So, I mentioned in my last post that I was looking for a quote I recall from the George Bernard Shaw play SAINT JOAN, which I read some thirty years ago (along with MAJOR BARBARA, TOO TRUE TO BE GOOD, SHAKES VS. SHAV, and best of all HEARTBREAK HOUSE) and have never been tempted to reread since.
Except that now I need the quote for something I'm working on, which I remember but not precisely enough for quoting --and besides, I need the page number and all for correct citation.

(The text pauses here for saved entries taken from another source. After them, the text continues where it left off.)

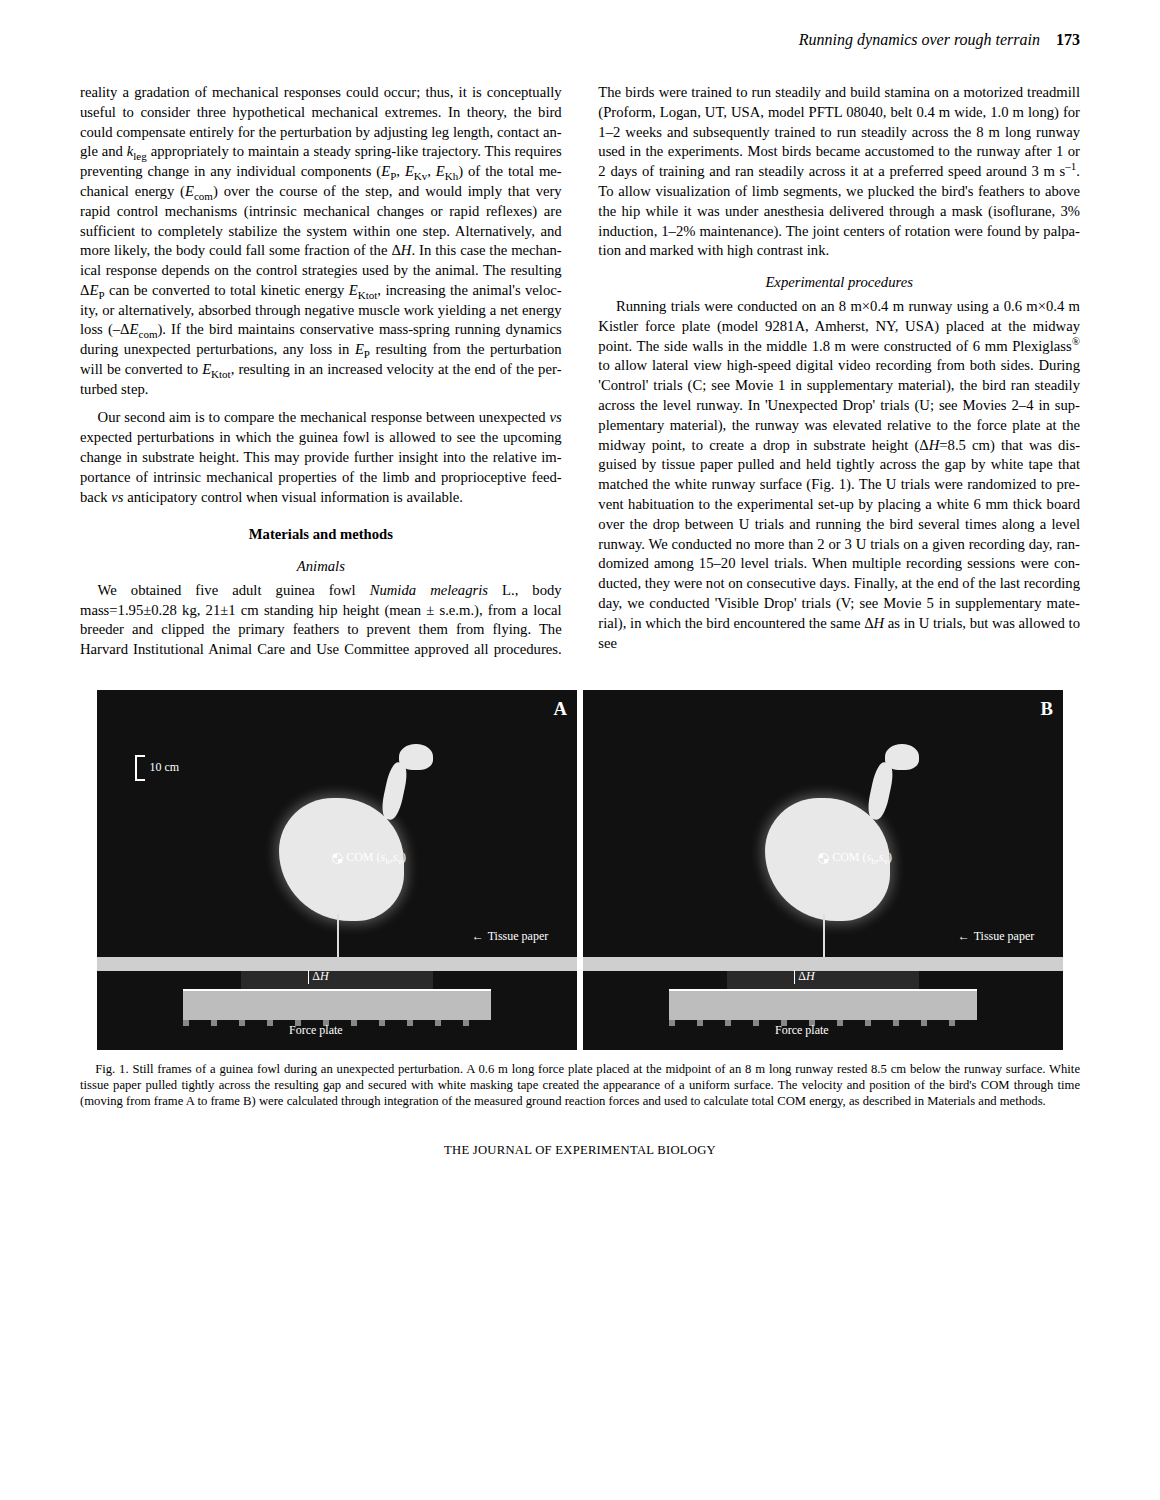Running dynamics over rough terrain 173
reality a gradation of mechanical responses could occur; thus, it is conceptually useful to consider three hypothetical mechanical extremes. In theory, the bird could compensate entirely for the perturbation by adjusting leg length, contact angle and kleg appropriately to maintain a steady spring-like trajectory. This requires preventing change in any individual components (EP, EKv, EKh) of the total mechanical energy (Ecom) over the course of the step, and would imply that very rapid control mechanisms (intrinsic mechanical changes or rapid reflexes) are sufficient to completely stabilize the system within one step. Alternatively, and more likely, the body could fall some fraction of the ΔH. In this case the mechanical response depends on the control strategies used by the animal. The resulting ΔEP can be converted to total kinetic energy EKtot, increasing the animal's velocity, or alternatively, absorbed through negative muscle work yielding a net energy loss (–ΔEcom). If the bird maintains conservative mass-spring running dynamics during unexpected perturbations, any loss in EP resulting from the perturbation will be converted to EKtot, resulting in an increased velocity at the end of the perturbed step.
Our second aim is to compare the mechanical response between unexpected vs expected perturbations in which the guinea fowl is allowed to see the upcoming change in substrate height. This may provide further insight into the relative importance of intrinsic mechanical properties of the limb and proprioceptive feedback vs anticipatory control when visual information is available.
Materials and methods
Animals
We obtained five adult guinea fowl Numida meleagris L., body mass=1.95±0.28 kg, 21±1 cm standing hip height (mean ± s.e.m.), from a local breeder and clipped the primary feathers to prevent them from flying. The Harvard Institutional Animal Care and Use Committee approved all procedures. The birds were trained to run steadily and build stamina on a motorized treadmill (Proform, Logan, UT, USA, model PFTL 08040, belt 0.4 m wide, 1.0 m long) for 1–2 weeks and subsequently trained to run steadily across the 8 m long runway used in the experiments. Most birds became accustomed to the runway after 1 or 2 days of training and ran steadily across it at a preferred speed around 3 m s–1. To allow visualization of limb segments, we plucked the bird's feathers to above the hip while it was under anesthesia delivered through a mask (isoflurane, 3% induction, 1–2% maintenance). The joint centers of rotation were found by palpation and marked with high contrast ink.
Experimental procedures
Running trials were conducted on an 8 m×0.4 m runway using a 0.6 m×0.4 m Kistler force plate (model 9281A, Amherst, NY, USA) placed at the midway point. The side walls in the middle 1.8 m were constructed of 6 mm Plexiglass® to allow lateral view high-speed digital video recording from both sides. During 'Control' trials (C; see Movie 1 in supplementary material), the bird ran steadily across the level runway. In 'Unexpected Drop' trials (U; see Movies 2–4 in supplementary material), the runway was elevated relative to the force plate at the midway point, to create a drop in substrate height (ΔH=8.5 cm) that was disguised by tissue paper pulled and held tightly across the gap by white tape that matched the white runway surface (Fig. 1). The U trials were randomized to prevent habituation to the experimental set-up by placing a white 6 mm thick board over the drop between U trials and running the bird several times along a level runway. We conducted no more than 2 or 3 U trials on a given recording day, randomized among 15–20 level trials. When multiple recording sessions were conducted, they were not on consecutive days. Finally, at the end of the last recording day, we conducted 'Visible Drop' trials (V; see Movie 5 in supplementary material), in which the bird encountered the same ΔH as in U trials, but was allowed to see
A
10 cm
COM (sh,sv)
ΔH
←Tissue paper
Force plate
B
COM (sh,sv)
ΔH
←Tissue paper
Force plate
Fig. 1. Still frames of a guinea fowl during an unexpected perturbation. A 0.6 m long force plate placed at the midpoint of an 8 m long runway rested 8.5 cm below the runway surface. White tissue paper pulled tightly across the resulting gap and secured with white masking tape created the appearance of a uniform surface. The velocity and position of the bird's COM through time (moving from frame A to frame B) were calculated through integration of the measured ground reaction forces and used to calculate total COM energy, as described in Materials and methods.
THE JOURNAL OF EXPERIMENTAL BIOLOGY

On my first go yesterday I cdn't find the exchange, which I remembered as being about people believing in the flat earth because it fit what they cd see with their own eyes. After all, believing in a round earth involved embracing an abstraction over the immediate and concrete. I was beginning to fear I'd need to read the whole play to find these lines. I did find what seemed to be Shaw's comment on the scene in the Preface:
"She never doubted that the sun went round the earth: she had seen it do so too often."
While this conveys the same sentiment, it wasn't the exchange in dialogue I remembered, and lacked its sting.Luckily today I found what I was looking for, through the somewhat circuitous route of the Australian Gutenberg Project. Here's the quote:
LA TRÉMOUILLE. And who the deuce was Pythagoras?

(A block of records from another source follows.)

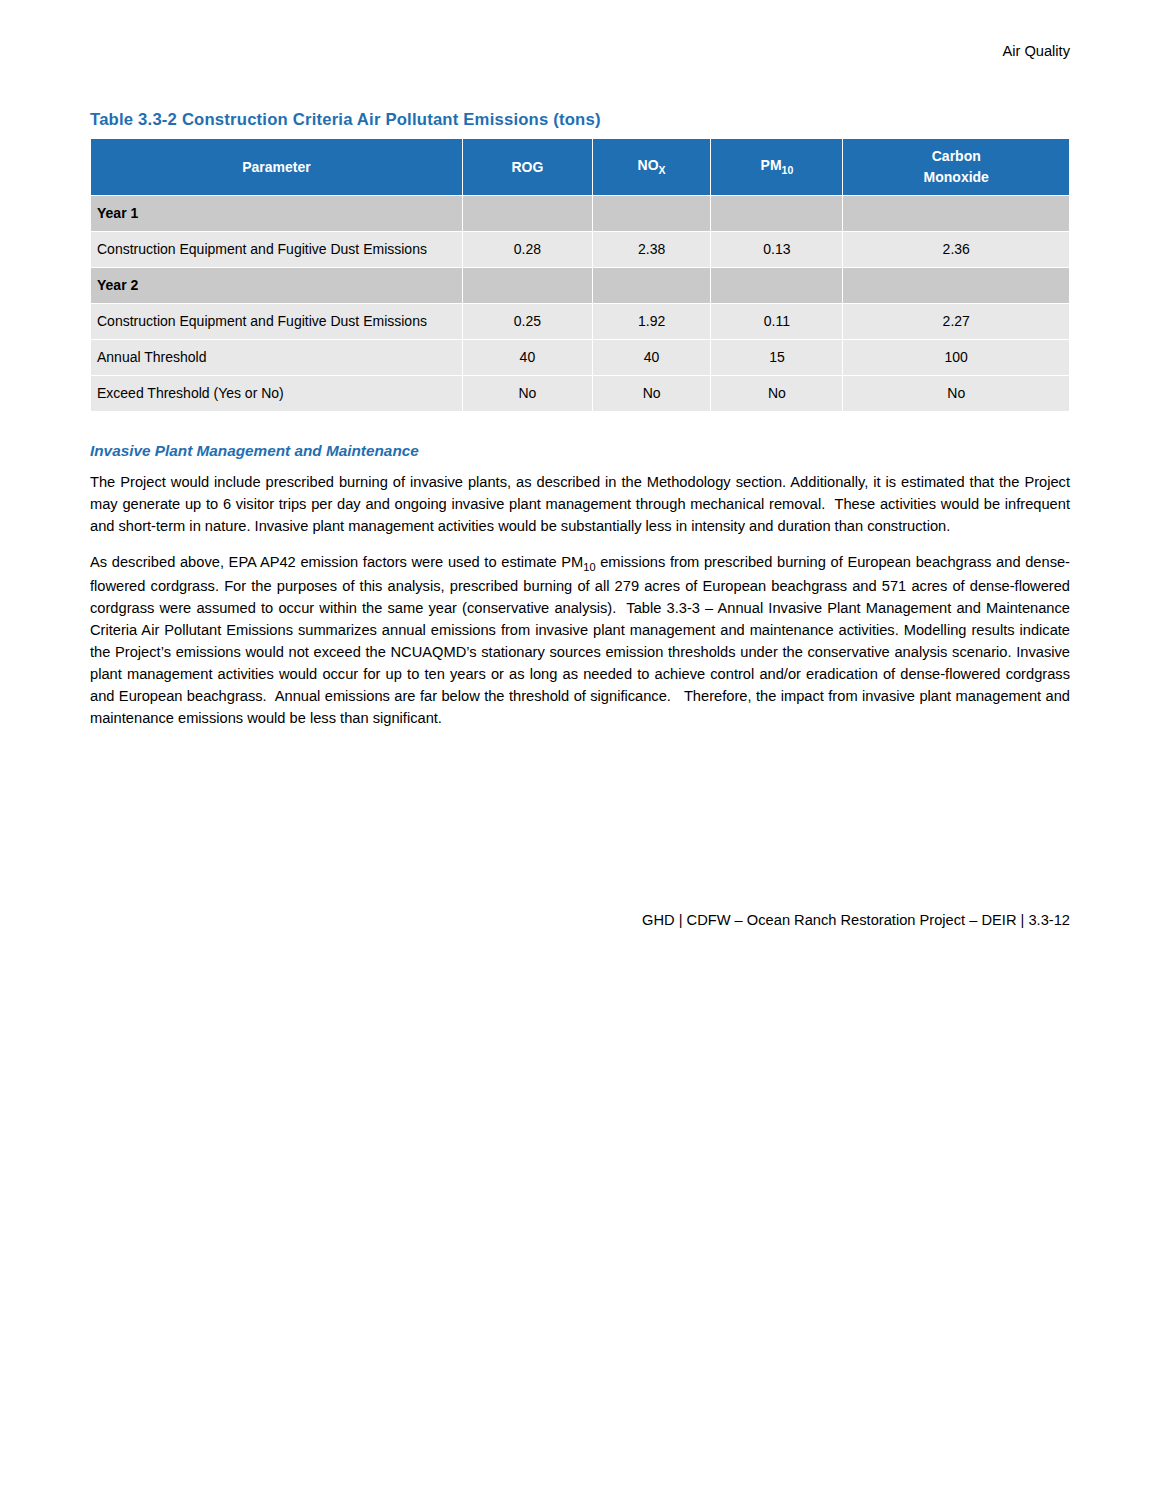Air Quality
Table 3.3-2 Construction Criteria Air Pollutant Emissions (tons)
| Parameter | ROG | NO X | PM 10 | Carbon Monoxide |
| --- | --- | --- | --- | --- |
| Year 1 | | | | |
| Construction Equipment and Fugitive Dust Emissions | 0.28 | 2.38 | 0.13 | 2.36 |
| Year 2 | | | | |
| Construction Equipment and Fugitive Dust Emissions | 0.25 | 1.92 | 0.11 | 2.27 |
| Annual Threshold | 40 | 40 | 15 | 100 |
| Exceed Threshold (Yes or No) | No | No | No | No |
Invasive Plant Management and Maintenance
The Project would include prescribed burning of invasive plants, as described in the Methodology section. Additionally, it is estimated that the Project may generate up to 6 visitor trips per day and ongoing invasive plant management through mechanical removal. These activities would be infrequent and short-term in nature. Invasive plant management activities would be substantially less in intensity and duration than construction.
As described above, EPA AP42 emission factors were used to estimate PM10 emissions from prescribed burning of European beachgrass and dense-flowered cordgrass. For the purposes of this analysis, prescribed burning of all 279 acres of European beachgrass and 571 acres of dense-flowered cordgrass were assumed to occur within the same year (conservative analysis). Table 3.3-3 – Annual Invasive Plant Management and Maintenance Criteria Air Pollutant Emissions summarizes annual emissions from invasive plant management and maintenance activities. Modelling results indicate the Project’s emissions would not exceed the NCUAQMD’s stationary sources emission thresholds under the conservative analysis scenario. Invasive plant management activities would occur for up to ten years or as long as needed to achieve control and/or eradication of dense-flowered cordgrass and European beachgrass. Annual emissions are far below the threshold of significance. Therefore, the impact from invasive plant management and maintenance emissions would be less than significant.
GHD | CDFW – Ocean Ranch Restoration Project – DEIR | 3.3-12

THE ARCHBISHOP. A sage who held that the earth is round, and that it moves round the sun.
LA TRÉMOUILLE. What an utter fool! Couldnt he use his eyes?
That's the quote I was looking for, except I remembered them as having mentioned Copernicus, not Pythagoras; good thing I looked it up.
--JDR
current reading: Stonehenge book, some odds and ends by Shaw.
current reading: Stonehenge book, some odds and ends by Shaw.
2 comments:
We staged "Too True to Be Good" a few years ago. I'd never read it before, and I liked it a lot.
Weird coincidence. In an essay of mine on Tolkien's 1954 nomination of E. M. Forster for the Nobel Prize in Mythlore 2017, there's an extended footnote discussing Shaw's SAINT JOAN. Nothing to do with your post topic, but just one of those odd things nonetheless.